Boyd did end up getting the job, and he led the UI through more than a decade of change and growth.

Boyd shared this anecdote and others in a reading from his memoir, A Life on the Middle West’s Never Ending Frontier, at the Iowa City Public Library on July 28.

The event was well-attended, with former faculty, alums, and community members gathering to hear Boyd speak on his life as a lawyer, law professor, dean, and UI president.

Boyd came to the UI in 1954, serving as a professor in the law school. The building is now named after Boyd.

RELATED: University of Iowa history, told through the head Hawks’ eyes 

He served as president through a tumultuous time at the UI, as the institution began to grow in enrollment numbers as well as face a considerable number of student protests and resistance through the 1960s and early 1970s.

After reading from his memoir, Boyd took questions from the audience.

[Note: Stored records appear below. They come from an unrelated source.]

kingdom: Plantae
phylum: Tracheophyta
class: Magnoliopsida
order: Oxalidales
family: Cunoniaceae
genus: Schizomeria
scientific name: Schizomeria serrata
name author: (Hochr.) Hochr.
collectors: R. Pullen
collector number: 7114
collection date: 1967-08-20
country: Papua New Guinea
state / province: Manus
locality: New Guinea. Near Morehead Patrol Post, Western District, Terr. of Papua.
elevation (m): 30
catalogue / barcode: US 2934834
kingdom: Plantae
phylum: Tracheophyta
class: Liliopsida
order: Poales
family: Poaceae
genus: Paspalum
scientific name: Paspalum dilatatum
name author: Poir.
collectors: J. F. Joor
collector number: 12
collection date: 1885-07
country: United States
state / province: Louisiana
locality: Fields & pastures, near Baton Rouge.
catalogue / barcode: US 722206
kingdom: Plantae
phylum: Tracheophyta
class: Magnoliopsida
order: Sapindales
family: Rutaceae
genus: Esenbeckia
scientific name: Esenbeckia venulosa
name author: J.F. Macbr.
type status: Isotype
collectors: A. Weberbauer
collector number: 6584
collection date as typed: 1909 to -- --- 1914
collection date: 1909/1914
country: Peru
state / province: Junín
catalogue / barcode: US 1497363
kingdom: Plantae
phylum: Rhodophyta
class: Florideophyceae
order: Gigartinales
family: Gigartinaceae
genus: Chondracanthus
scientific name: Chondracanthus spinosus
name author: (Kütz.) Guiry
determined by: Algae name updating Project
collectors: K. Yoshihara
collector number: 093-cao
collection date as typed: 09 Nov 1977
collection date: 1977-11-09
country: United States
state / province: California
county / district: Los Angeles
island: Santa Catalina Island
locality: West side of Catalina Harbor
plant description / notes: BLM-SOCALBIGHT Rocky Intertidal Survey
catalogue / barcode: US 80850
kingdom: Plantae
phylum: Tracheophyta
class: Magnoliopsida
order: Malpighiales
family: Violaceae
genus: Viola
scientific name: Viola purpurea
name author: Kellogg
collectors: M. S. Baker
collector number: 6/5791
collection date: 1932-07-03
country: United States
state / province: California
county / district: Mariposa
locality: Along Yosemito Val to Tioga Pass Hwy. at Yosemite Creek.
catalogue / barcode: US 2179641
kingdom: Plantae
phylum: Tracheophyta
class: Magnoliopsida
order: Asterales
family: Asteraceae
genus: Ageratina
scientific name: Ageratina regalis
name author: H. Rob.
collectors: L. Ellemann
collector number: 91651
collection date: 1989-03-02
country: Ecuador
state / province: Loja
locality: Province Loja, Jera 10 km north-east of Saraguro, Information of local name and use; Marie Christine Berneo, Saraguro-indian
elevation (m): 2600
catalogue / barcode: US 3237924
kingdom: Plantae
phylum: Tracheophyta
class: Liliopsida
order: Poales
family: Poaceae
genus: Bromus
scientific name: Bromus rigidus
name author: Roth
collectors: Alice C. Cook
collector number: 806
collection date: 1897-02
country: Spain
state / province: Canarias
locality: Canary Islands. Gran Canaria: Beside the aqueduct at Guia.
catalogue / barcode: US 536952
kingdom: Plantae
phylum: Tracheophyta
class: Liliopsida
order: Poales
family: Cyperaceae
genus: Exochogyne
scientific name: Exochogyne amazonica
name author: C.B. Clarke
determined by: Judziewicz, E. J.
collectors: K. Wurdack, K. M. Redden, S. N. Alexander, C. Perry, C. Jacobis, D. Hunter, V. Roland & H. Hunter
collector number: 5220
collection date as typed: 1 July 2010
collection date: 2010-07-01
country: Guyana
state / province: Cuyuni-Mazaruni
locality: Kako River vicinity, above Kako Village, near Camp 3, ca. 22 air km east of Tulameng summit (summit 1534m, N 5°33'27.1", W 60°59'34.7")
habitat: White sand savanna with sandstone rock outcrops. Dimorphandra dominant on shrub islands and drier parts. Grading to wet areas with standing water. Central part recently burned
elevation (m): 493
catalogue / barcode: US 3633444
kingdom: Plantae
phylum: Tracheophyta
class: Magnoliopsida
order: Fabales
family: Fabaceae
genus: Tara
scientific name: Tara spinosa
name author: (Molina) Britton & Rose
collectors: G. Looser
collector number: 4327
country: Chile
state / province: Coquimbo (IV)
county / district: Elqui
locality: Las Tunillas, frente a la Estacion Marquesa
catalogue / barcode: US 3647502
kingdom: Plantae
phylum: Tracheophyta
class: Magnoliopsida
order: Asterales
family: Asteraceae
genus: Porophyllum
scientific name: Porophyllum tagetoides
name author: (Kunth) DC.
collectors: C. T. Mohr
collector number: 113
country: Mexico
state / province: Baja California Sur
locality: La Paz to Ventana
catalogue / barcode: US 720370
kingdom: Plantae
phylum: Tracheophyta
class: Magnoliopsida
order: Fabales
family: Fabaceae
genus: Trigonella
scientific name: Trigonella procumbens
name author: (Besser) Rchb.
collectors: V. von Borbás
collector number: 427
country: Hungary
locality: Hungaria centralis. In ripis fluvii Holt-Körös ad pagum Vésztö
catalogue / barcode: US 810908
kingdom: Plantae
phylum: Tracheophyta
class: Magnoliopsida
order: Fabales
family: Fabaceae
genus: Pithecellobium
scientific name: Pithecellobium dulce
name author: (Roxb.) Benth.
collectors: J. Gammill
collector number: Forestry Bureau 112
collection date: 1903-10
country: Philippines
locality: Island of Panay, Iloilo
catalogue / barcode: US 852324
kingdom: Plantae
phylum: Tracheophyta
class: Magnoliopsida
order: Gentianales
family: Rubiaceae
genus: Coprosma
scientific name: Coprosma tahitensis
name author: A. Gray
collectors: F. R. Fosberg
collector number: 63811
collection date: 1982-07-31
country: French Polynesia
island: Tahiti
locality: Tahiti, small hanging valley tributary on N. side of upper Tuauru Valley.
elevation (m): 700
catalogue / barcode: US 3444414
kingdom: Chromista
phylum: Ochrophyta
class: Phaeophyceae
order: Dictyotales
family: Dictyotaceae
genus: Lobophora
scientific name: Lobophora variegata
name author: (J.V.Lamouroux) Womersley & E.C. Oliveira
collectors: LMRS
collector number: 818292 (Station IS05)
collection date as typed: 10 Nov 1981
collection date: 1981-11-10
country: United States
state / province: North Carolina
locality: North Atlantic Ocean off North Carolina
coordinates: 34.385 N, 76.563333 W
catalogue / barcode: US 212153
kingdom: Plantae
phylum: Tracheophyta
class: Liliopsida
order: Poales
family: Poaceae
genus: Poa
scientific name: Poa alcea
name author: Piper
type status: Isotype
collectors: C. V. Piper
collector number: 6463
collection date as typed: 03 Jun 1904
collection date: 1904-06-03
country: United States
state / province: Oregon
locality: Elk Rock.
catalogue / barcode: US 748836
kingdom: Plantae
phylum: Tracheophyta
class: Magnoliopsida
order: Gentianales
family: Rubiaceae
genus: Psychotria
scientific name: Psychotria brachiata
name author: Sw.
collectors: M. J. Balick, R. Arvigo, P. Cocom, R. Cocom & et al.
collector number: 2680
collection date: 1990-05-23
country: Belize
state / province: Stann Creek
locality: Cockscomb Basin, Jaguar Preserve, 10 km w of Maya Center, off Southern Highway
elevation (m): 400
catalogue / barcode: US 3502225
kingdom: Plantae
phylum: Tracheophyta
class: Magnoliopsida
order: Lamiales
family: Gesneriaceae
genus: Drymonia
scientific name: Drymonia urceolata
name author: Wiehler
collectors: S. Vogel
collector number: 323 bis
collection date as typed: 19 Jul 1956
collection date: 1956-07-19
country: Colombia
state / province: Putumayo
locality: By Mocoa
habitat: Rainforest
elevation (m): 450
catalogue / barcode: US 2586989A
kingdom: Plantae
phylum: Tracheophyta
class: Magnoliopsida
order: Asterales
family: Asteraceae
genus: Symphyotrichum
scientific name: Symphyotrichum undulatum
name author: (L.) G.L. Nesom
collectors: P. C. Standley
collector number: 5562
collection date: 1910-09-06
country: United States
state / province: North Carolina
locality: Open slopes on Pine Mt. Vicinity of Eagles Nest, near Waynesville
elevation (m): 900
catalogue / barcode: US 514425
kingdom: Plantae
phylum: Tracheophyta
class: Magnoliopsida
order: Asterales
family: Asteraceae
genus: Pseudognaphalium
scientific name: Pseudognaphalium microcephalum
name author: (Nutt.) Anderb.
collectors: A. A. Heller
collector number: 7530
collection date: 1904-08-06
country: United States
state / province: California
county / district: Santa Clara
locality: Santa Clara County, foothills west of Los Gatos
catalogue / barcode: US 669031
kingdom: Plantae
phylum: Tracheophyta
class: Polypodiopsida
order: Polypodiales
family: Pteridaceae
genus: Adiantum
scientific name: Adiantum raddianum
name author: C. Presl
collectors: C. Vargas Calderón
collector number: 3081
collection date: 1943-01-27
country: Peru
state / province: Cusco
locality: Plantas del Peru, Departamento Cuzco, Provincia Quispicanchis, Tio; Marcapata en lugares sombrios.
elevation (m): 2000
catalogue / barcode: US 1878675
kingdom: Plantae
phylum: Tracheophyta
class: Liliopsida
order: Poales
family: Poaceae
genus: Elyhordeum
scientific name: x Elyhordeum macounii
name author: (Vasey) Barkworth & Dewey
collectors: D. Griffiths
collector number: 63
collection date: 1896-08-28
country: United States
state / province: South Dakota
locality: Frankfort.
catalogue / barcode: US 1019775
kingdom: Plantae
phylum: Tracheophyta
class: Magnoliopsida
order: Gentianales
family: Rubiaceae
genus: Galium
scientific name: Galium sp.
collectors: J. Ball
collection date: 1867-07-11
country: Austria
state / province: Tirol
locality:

Audience member Ron Clark told Boyd he was a student during the early ’70s and was curious to know Boyd’s thoughts on current issues at the UI, including the Labor Center, which was nearly closed in 2018 because of a lack of funding.

Katie Goodale
Audience members, including former U.S. Rep. Jim Leach wait for former President of the University of Iowa Sandy Boyd during his reading at the Iowa City Public Library on July 28, 2019. Boyd’s memoir is titled A Life on the Middle West’s Never-Ending Frontier. (Katie Goodale/The Daily Iowan)

“In 1971, I was one of the people affected by the turmoil. I was pretty angry. In 1978, I came to grad school, [and] I was amazed by how much more effective of a president you were,” Clark said, to laughter from the audience. “One of the great gifts you’ve given to the university was the nonprofit center here, which is an underpraised, lesser-known institution that’s done great service for a number of nonprofits. What do you think is the future here for that kind of institution?”

RELATED: UI legend reflects on 50 years fighting for gender equality in intercollegiate athletics 

After spending 15 years as the director of the Field Museum of Studies in Chicago from 1981 to 1996, Boyd returned to the UI to teach law. During his return to the UI, Boyd was central in developing the Larned A. Waterman Iowa Nonprofit Resource Center, which provides education and resources for nonprofit organizations in Iowa.

As for the Labor Center, Boyd said in this current legislative atmosphere, the center should rely on outside funding.

“I knew the day would come when some of these centers would have to be retrenched, because the primary thing is the teaching with the enrolled students,” Boyd said. “We protected ourselves — we got some other money and earned some … money and had an endowment so that we could go forward. Why I say that is: It means that if a center wants to stay in business, it’s got to do a lot of hard work to get it done, given the environment we’re in where the Legislature will always be cutting.”

Boyd also offered his opinion on the continuing role of greek life on campus, noting that while greek programs have a place at the UI, they shouldn’t revolve around drinking.

“I think it’s just insane to not have a program that’s more than just drinking,” he said.

Many of the audience’s questions referred to Boyd’s role in a time of a UI cultural of institutional change.

“Thank you for your early and constant support of women’s athletics and women in general,” Peggy Burke, a professor emerita in health science, told Boyd.